> _Problem to work on_:
If pictures appear, leave them out, and return exactly the lines from the one holding "3: (182, 225)" through the last line of the listing below.

> _Records for processing_:
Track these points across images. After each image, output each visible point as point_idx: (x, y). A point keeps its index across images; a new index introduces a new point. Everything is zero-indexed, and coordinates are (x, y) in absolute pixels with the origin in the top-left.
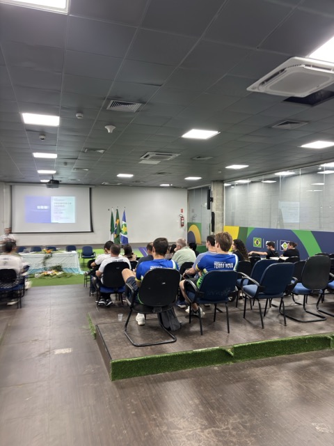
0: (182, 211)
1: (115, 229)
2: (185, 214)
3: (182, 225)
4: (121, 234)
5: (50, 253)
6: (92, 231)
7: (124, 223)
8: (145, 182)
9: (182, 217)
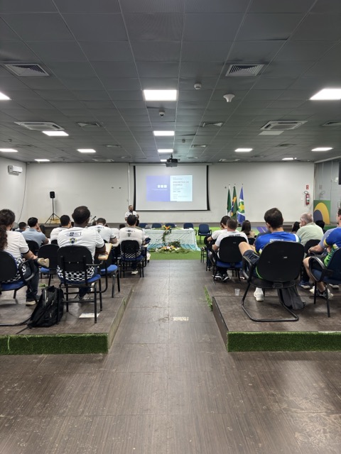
0: (307, 187)
1: (232, 207)
2: (311, 191)
3: (307, 204)
4: (238, 212)
5: (169, 229)
6: (209, 209)
7: (241, 200)
8: (265, 156)
9: (307, 194)
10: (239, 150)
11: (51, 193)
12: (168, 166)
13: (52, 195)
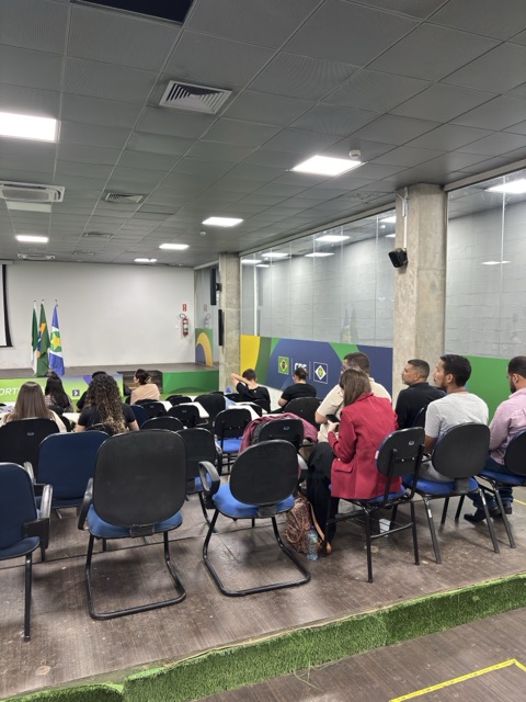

> _Solution for this task_:
3: (182, 225)
4: (121, 234)
5: (50, 253)
6: (92, 231)
7: (124, 223)
8: (145, 182)
9: (182, 217)
0: (307, 187)
1: (232, 207)
2: (311, 191)
3: (307, 204)
4: (238, 212)
5: (169, 229)
6: (209, 209)
7: (241, 200)
8: (265, 156)
9: (307, 194)
10: (239, 150)
11: (51, 193)
12: (168, 166)
13: (52, 195)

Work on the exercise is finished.